**What the task asks**: Pictures excluded, set down exactly the lines from the one containing "10 Reported by" through the final line of the material, and only those.

**Working data**:
============
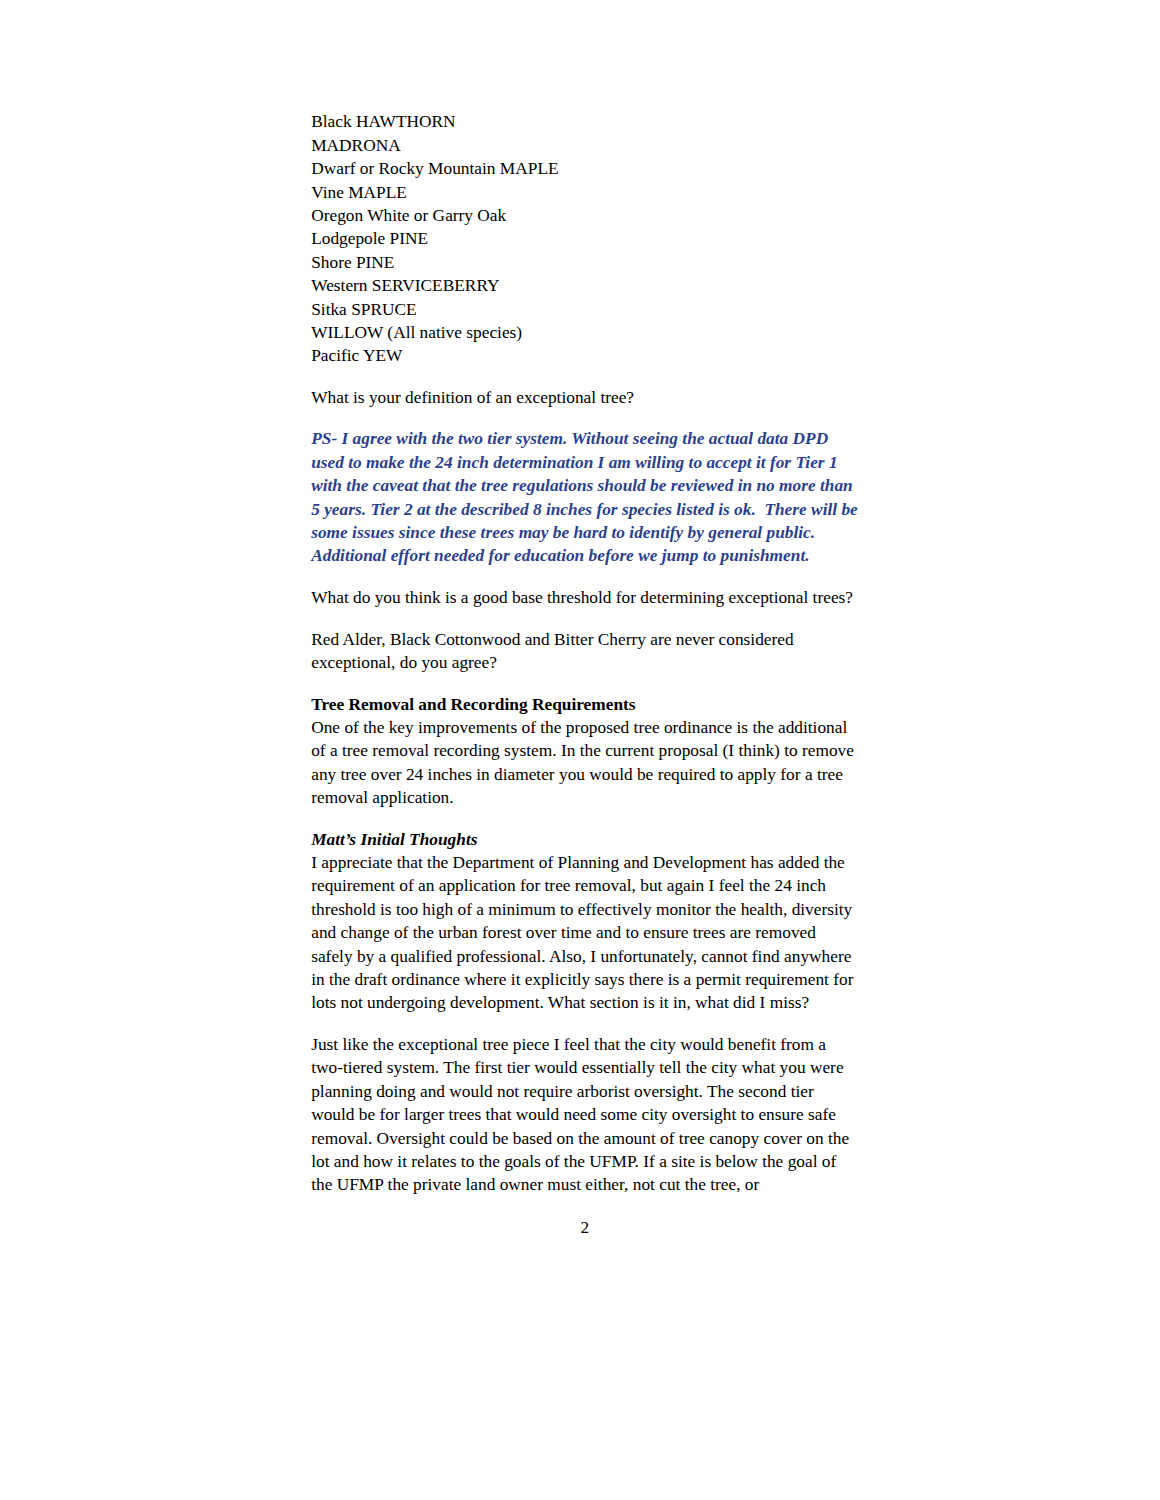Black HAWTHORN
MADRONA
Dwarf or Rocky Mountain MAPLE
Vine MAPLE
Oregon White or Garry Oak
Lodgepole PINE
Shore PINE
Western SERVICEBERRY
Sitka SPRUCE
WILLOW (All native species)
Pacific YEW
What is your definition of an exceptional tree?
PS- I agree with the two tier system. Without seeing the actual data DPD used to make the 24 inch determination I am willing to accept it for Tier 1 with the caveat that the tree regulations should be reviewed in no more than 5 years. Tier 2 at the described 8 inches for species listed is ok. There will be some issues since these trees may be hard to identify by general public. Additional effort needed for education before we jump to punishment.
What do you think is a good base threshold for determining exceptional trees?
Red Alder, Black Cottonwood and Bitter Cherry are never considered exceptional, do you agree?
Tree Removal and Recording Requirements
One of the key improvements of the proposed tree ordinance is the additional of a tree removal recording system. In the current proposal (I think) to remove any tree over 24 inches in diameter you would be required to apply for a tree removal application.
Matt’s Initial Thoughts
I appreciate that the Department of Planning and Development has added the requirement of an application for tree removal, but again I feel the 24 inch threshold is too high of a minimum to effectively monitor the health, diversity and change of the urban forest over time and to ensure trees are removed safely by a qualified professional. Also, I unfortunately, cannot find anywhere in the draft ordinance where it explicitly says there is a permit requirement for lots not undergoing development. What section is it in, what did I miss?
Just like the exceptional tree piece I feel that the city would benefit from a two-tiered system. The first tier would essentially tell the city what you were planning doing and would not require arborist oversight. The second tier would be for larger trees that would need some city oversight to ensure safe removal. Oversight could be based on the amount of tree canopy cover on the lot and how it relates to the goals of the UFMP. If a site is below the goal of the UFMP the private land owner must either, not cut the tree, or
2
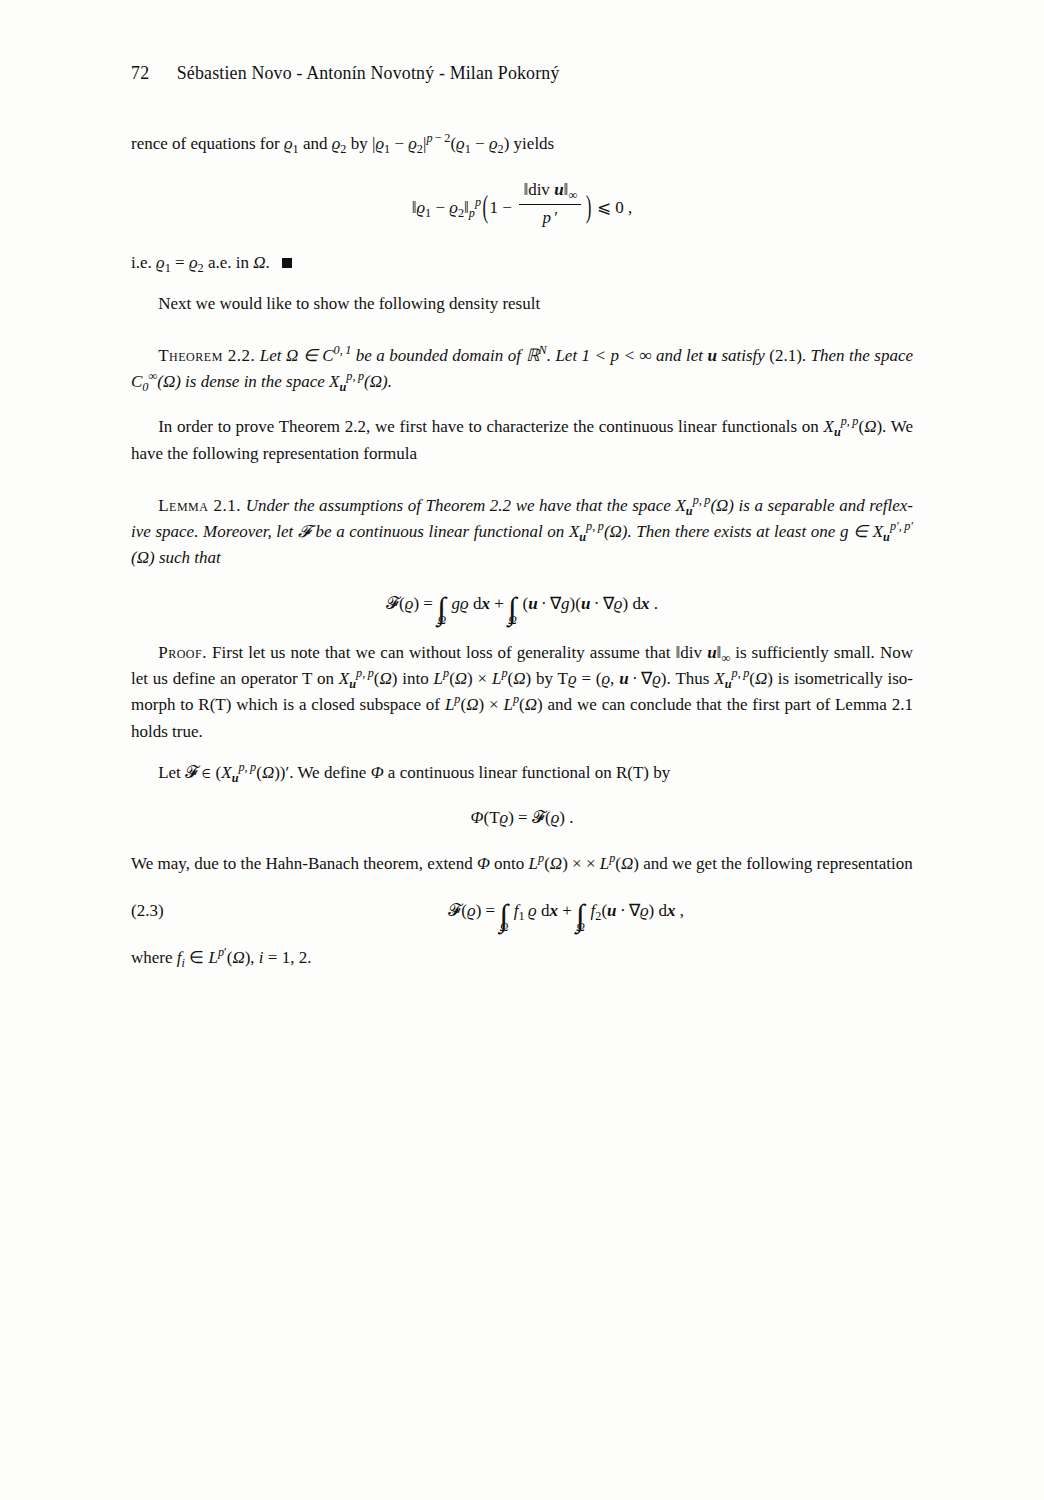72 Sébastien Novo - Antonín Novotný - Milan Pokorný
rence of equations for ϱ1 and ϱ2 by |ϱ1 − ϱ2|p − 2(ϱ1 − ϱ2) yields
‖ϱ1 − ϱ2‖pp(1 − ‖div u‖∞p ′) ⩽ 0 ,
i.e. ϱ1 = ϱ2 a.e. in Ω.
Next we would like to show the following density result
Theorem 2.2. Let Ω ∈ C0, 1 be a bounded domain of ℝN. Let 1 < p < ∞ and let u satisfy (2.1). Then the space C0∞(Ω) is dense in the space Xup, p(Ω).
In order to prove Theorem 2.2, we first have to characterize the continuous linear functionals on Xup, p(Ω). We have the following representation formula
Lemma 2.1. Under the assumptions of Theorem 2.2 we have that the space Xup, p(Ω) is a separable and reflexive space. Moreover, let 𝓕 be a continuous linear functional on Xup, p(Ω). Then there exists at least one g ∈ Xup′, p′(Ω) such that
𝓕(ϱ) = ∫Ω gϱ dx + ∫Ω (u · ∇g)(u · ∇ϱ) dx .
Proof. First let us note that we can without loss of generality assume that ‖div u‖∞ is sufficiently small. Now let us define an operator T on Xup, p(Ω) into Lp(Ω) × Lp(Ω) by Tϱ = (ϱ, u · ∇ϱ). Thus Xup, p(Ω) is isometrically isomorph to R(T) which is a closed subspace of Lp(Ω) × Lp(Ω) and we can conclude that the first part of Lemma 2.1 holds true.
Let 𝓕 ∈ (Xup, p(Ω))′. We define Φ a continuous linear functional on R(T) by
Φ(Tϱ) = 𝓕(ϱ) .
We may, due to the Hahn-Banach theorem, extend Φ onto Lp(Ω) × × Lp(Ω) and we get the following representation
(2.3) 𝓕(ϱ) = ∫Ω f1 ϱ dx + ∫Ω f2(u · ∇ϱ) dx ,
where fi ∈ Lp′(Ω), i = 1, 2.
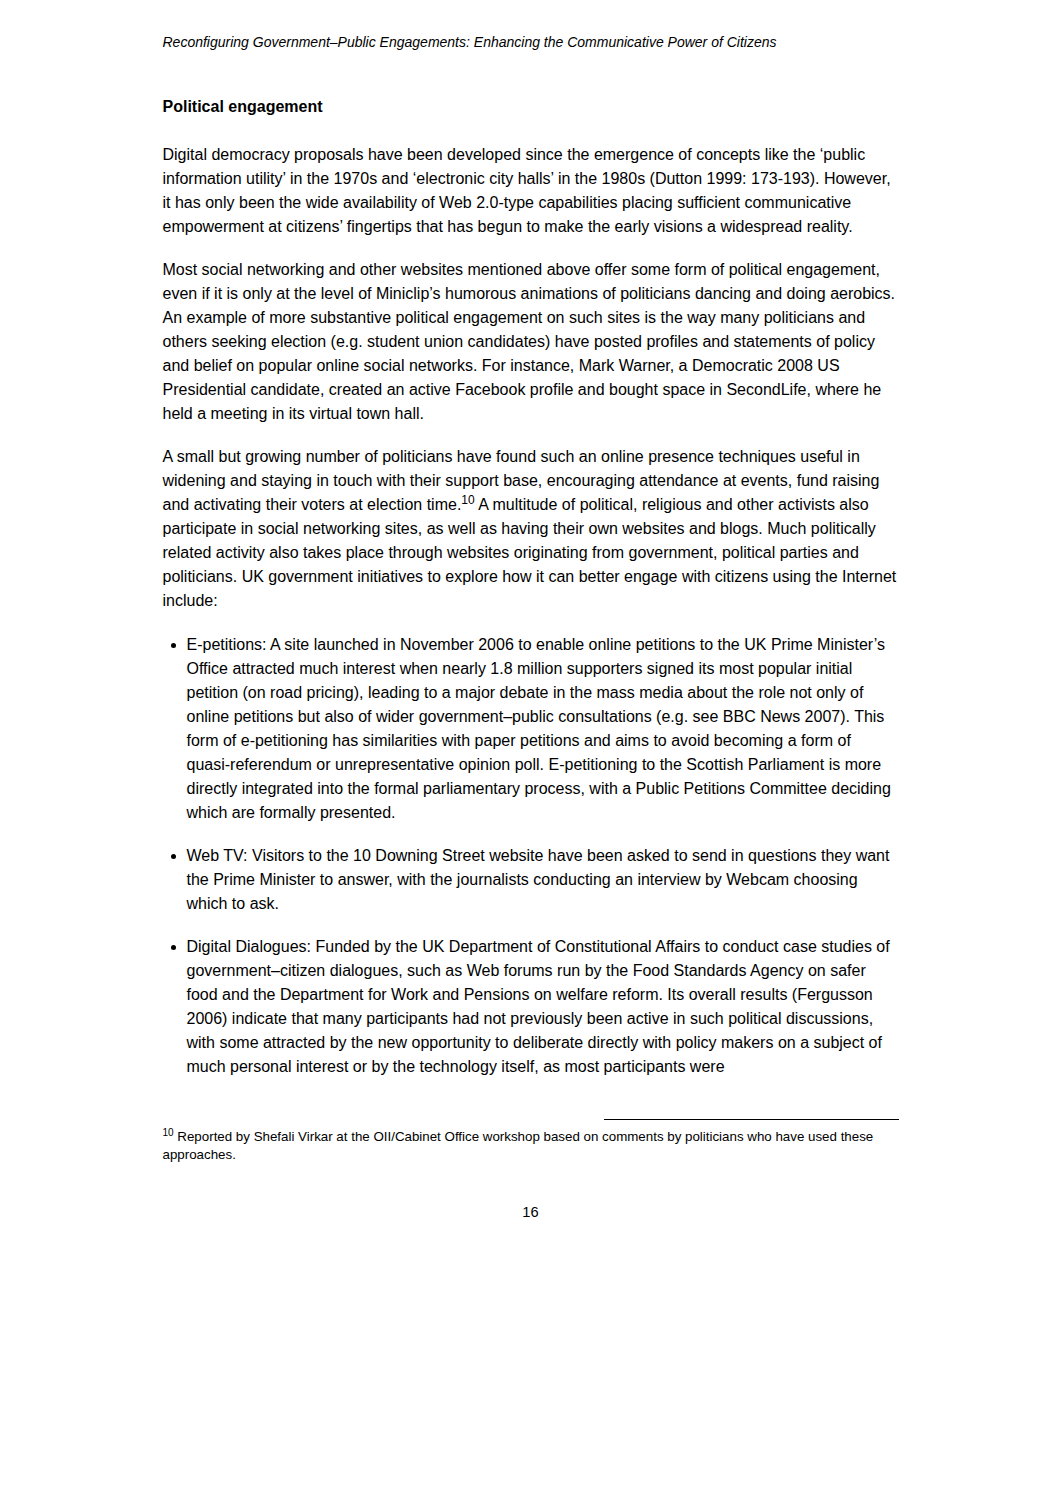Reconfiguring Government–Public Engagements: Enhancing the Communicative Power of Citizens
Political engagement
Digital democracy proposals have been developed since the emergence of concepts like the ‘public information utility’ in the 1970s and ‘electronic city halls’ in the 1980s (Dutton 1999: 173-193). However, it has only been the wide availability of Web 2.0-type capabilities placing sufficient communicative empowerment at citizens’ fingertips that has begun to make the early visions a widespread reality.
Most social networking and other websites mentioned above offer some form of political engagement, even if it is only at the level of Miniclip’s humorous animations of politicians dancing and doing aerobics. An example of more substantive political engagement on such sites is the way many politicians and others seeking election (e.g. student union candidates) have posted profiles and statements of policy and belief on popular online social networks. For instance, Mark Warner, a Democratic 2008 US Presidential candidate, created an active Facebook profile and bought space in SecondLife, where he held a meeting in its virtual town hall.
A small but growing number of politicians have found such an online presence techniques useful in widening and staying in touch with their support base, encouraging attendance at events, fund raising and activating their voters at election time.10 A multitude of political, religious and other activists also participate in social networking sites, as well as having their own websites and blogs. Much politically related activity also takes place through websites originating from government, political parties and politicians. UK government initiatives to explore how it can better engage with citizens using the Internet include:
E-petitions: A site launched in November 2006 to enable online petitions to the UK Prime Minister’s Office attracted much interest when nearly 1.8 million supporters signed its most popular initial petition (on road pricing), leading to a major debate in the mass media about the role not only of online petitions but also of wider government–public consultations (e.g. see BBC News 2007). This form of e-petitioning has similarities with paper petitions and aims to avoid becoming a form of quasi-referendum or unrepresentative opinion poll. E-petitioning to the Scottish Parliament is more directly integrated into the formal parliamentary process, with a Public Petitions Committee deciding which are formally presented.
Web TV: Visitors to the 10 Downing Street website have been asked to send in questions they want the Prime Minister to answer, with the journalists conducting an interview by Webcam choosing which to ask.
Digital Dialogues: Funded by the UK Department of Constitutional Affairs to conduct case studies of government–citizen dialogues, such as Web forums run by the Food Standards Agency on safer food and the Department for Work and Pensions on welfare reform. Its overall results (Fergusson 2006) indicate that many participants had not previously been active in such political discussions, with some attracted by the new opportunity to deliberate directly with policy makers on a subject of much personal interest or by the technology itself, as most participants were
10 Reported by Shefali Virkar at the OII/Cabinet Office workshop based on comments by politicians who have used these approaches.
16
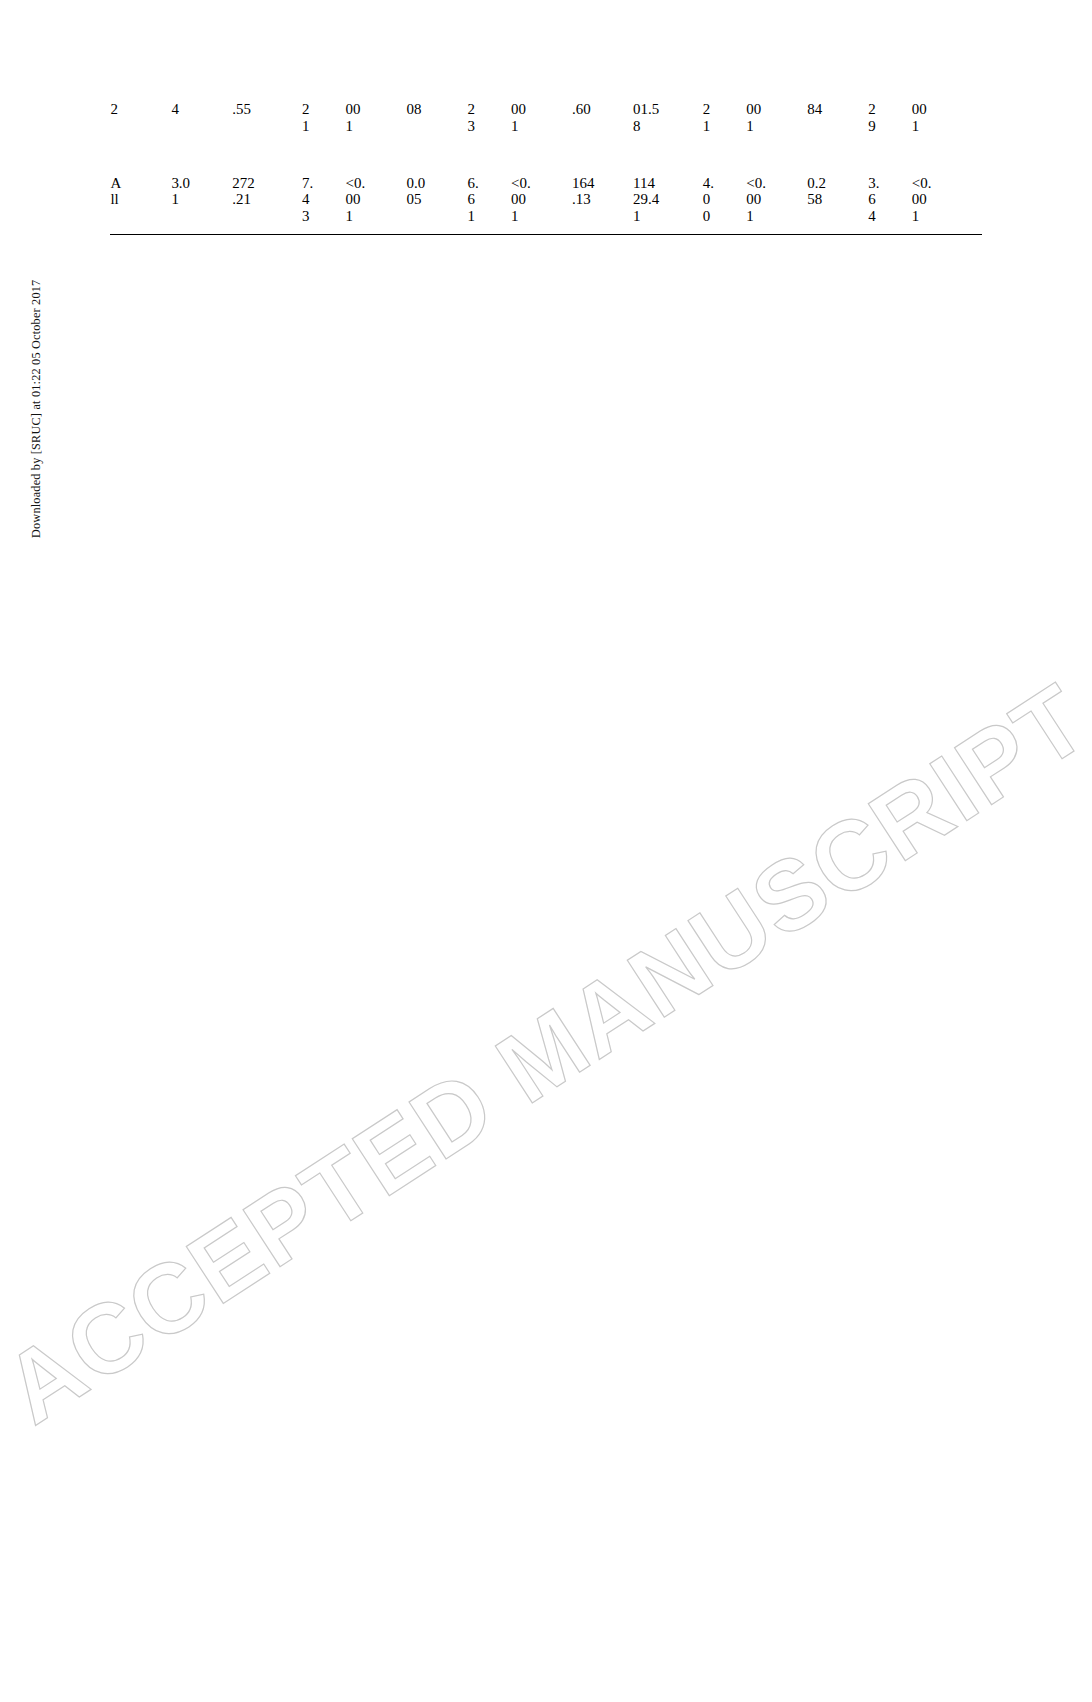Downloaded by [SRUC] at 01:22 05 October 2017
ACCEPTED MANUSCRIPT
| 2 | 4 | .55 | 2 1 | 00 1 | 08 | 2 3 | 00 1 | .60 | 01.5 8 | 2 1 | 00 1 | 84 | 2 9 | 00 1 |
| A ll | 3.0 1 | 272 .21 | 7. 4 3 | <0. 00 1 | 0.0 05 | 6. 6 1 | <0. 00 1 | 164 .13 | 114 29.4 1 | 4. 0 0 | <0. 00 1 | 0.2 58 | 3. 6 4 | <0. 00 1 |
============
**Your response**:
10 Reported by Shefali Virkar at the OII/Cabinet Office workshop based on comments by politicians who have used these approaches.
16
Downloaded by [SRUC] at 01:22 05 October 2017
ACCEPTED MANUSCRIPT
| 2 | 4 | .55 | 2 1 | 00 1 | 08 | 2 3 | 00 1 | .60 | 01.5 8 | 2 1 | 00 1 | 84 | 2 9 | 00 1 |
| A ll | 3.0 1 | 272 .21 | 7. 4 3 | <0. 00 1 | 0.0 05 | 6. 6 1 | <0. 00 1 | 164 .13 | 114 29.4 1 | 4. 0 0 | <0. 00 1 | 0.2 58 | 3. 6 4 | <0. 00 1 |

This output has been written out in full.